Some Western Vajrayana practitioners have told me they think Vajrayana is too difficult for Westerners. Is this a Buddhist Paradox?
The idea that Westerners can’t hack Vajrayana is common in Tibetan Buddhist circles. Some previous commenters expressed this view eloquently and made good points. This post is partly in response to them.
Related questions are:
- Is Vajrayana necessarily harder than other Buddhisms?
- Is Vajrayana a worse fit than other Buddhisms for people living in contemporary Westernized cultures?
I won’t address those questions in this post. Here, I categorize the reasons I’ve heard justifying the view that Westerners can’t hack Vajrayana. In later posts, I’ll explain why I think they are only partially true, or mistaken.
This page has been revised to include a better and broader set of categories since I first published it.
The Western Mindset is an obstacle
Vajrayana requires a ‘leap of faith’:
Vajrayana is incompatible with a modern Western mindset that typically wants reassurance, certainty and clearly defined answers. Practitioners should not expect to know what to expect: they must be prepared to ‘jump in at the deep end,’ rest in a state of ‘not knowing what it’s all about,’ and cope with confusion, bewilderment and groundless experience.
The Vajrayana learning curve is steep, long and dramatic. It requires full immersion into practices that seem complicated and alien. This is the only way to experience the personal transformation characteristic of the path.
Westerners can’t commit:
Westerners have been raised to expect instant gratification. We are like spiritual babies, without a developed capacity for discipline. We will not put in the time and effort without seeing instant results. Vajrayana requires a depth of practice, but we are incapable of sustained attention over many years. We are spiritual shoppers, grasping for the good stuff from every next tradition we find, picking and choosing according to individual preference, always moving between spiritual options, never settling, incapable of taking the challenge of a long-term commitment seriously.
Western values are incompatible with Vajrayana:
Individualism, consumer-based capitalism and materialism breed selfishness.
Western values are so contrary to the values of kindness, devotion and compassionate activity, that selfish, superficial Westerners can’t get their heads around the selfless commitment required to go deep into Vajrayana.
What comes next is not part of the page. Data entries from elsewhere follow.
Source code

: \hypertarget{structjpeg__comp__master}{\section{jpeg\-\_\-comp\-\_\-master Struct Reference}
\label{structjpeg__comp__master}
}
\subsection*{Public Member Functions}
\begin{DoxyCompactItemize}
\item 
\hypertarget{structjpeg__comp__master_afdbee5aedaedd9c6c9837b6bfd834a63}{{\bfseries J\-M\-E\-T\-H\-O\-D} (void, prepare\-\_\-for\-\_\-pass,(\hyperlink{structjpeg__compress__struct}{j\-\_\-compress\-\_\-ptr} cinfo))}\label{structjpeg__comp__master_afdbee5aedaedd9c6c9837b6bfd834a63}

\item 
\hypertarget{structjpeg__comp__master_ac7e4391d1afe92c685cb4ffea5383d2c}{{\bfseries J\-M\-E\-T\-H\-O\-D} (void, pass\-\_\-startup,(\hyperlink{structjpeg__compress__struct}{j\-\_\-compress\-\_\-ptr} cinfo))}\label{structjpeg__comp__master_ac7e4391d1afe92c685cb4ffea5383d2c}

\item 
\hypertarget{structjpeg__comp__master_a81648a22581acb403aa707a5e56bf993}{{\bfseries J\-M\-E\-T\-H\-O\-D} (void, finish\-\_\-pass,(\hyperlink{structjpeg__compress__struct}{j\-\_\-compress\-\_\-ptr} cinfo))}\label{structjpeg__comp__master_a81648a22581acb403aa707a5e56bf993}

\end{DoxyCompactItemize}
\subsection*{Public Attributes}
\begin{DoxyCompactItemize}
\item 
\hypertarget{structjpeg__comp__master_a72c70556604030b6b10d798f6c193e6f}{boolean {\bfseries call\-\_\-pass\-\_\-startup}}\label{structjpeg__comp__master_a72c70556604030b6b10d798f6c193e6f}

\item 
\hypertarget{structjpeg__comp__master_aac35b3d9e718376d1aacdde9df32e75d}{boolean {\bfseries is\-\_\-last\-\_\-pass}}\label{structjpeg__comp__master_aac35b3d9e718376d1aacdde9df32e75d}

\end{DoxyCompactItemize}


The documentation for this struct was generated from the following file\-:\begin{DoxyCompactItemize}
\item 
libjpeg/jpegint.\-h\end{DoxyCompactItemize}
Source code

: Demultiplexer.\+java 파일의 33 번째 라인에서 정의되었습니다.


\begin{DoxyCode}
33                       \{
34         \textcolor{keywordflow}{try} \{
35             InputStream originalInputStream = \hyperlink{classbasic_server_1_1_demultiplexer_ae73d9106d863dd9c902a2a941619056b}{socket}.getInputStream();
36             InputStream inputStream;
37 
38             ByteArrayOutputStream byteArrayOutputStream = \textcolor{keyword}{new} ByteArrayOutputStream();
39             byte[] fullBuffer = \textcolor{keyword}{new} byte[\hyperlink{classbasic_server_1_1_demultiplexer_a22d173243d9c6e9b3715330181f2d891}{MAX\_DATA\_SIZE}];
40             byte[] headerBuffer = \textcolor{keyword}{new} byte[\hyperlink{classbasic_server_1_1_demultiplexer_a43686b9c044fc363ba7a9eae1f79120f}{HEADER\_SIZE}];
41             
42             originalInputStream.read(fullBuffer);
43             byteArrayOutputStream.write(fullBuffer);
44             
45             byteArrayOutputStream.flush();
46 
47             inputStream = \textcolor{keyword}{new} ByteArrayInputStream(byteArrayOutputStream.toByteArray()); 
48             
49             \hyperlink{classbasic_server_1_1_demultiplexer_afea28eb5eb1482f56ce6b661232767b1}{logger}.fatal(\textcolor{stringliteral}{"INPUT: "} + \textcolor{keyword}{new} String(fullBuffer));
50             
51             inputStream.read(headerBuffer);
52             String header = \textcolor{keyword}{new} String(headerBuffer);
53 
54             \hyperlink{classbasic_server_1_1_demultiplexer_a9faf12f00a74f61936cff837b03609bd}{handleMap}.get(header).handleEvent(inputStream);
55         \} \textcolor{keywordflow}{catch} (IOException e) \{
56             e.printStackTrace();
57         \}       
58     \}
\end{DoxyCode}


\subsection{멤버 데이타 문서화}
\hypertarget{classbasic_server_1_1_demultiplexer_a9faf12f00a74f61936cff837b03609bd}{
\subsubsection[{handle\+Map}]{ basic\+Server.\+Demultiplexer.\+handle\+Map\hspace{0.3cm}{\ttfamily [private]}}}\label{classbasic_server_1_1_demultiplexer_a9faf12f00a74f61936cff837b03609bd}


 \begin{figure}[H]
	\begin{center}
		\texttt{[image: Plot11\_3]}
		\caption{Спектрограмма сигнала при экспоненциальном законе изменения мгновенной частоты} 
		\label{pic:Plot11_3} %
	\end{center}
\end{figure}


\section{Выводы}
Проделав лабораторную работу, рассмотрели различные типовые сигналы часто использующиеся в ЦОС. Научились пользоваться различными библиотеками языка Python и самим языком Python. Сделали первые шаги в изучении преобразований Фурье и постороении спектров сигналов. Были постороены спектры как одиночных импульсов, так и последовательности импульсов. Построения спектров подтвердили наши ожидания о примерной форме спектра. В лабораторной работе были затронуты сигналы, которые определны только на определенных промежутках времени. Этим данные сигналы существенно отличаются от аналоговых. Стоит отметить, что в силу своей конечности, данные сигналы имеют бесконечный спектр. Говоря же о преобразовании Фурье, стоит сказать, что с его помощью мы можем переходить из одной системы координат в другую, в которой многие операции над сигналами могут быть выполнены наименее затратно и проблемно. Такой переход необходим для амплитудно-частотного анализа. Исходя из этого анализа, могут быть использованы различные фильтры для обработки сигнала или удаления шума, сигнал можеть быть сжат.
This objection is related to, but not the same as the view that the Vajrayana teacher-student relationship is inappropriate for egalitarian society. This page is about the view that Westerners are not suited to Vajrayana practice, not about whether Vajrayana is appropriate for contemporary society. I intend to write about that later.
Contemporary circumstances are an obstacle
Not enough time:
We are well-intentioned but don’t have enough time for serious practice. Contemporary lives are too full and fast for anything much more than work and family commitments. Social survival is a full-time job for most people. The only way to spend the time that Vajrayana requires, ultimately, is to give up the contemporary lifestyle.
Preparation for Buddhist Tantric practice requires years of commitment. With little time available, the best we can hope is to make some headway with preparatory practices. But Westerners often seem to want to skip the preliminaries and get straight to the advanced practices. This makes them seem unrealistic and arrogant.
A common view within Vajrayana circles is that attraction to, and capacity for Vajrayana is the result of karma from previous lives. Either you have it, or you don’t. It’s easy to see those who have it: they fit perfectly with our group!
If you have the necessary karma, when you find Vajrayana in this life, you will love it and will stay with it naturally; as though you found something you lost. But if you don’t yet have the requisite karma, Vajrayana will seem alien, and the best possible is that brief contact will sow the seed of connection for some future life.
Either way, there’s no point in re-presenting Vajrayana, or adapting it for Westerners: it is out of our hands. The minority of Westerners with a past-lives connection will find their way there. Interest is irrelevant and may be superficial. What matters is karma.
Questions for readers
These are the justifications that I’ve heard. Are there others? Let me know if I have missed some.
Which of these justifications do you think are right or wrong, and why?